To-do item: No pictures belong in the answer. Repeat all the entries exactly.

+++++

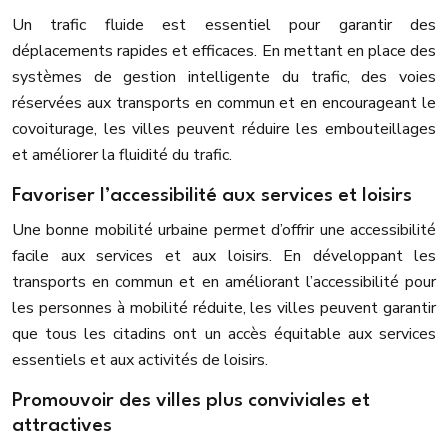
Un trafic fluide est essentiel pour garantir des
déplacements rapides et efficaces. En mettant en place des
systèmes de gestion intelligente du trafic, des voies
réservées aux transports en commun et en encourageant le
covoiturage, les villes peuvent réduire les embouteillages
et améliorer la fluidité du trafic.
Favoriser l’accessibilité aux services et loisirs
Une bonne mobilité urbaine permet d’offrir une accessibilité
facile aux services et aux loisirs. En développant les
transports en commun et en améliorant l’accessibilité pour
les personnes à mobilité réduite, les villes peuvent garantir
que tous les citadins ont un accès équitable aux services
essentiels et aux activités de loisirs.
Promouvoir des villes plus conviviales et
attractives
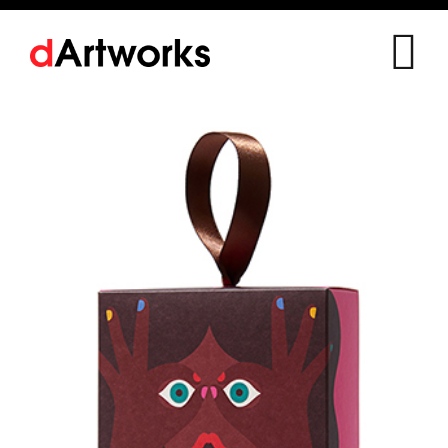
콘
텐
츠
로
건
너
뛰
기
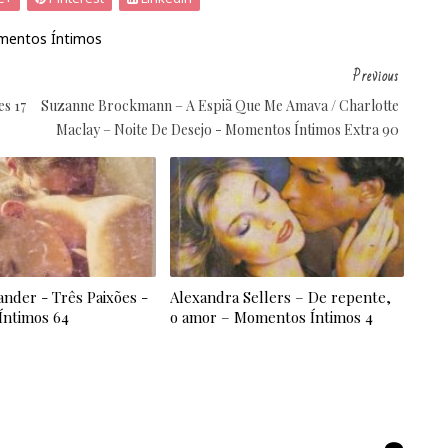
entos Íntimos
Previous
s 17
Suzanne Brockmann – A Espiã Que Me Amava / Charlotte
Maclay – Noite De Desejo - Momentos Íntimos Extra 90
ander - Três Paixões -
Alexandra Sellers – De repente,
ntimos 64
o amor – Momentos Íntimos 4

+++++

Task solution:
Un trafic fluide est essentiel pour garantir des
déplacements rapides et efficaces. En mettant en place des
systèmes de gestion intelligente du trafic, des voies
réservées aux transports en commun et en encourageant le
covoiturage, les villes peuvent réduire les embouteillages
et améliorer la fluidité du trafic.
Favoriser l’accessibilité aux services et loisirs
Une bonne mobilité urbaine permet d’offrir une accessibilité
facile aux services et aux loisirs. En développant les
transports en commun et en améliorant l’accessibilité pour
les personnes à mobilité réduite, les villes peuvent garantir
que tous les citadins ont un accès équitable aux services
essentiels et aux activités de loisirs.
Promouvoir des villes plus conviviales et
attractives
콘
텐
츠
로
건
너
뛰
기
entos Íntimos
Previous
s 17
Suzanne Brockmann – A Espiã Que Me Amava / Charlotte
Maclay – Noite De Desejo - Momentos Íntimos Extra 90
ander - Três Paixões -
Alexandra Sellers – De repente,
ntimos 64
o amor – Momentos Íntimos 4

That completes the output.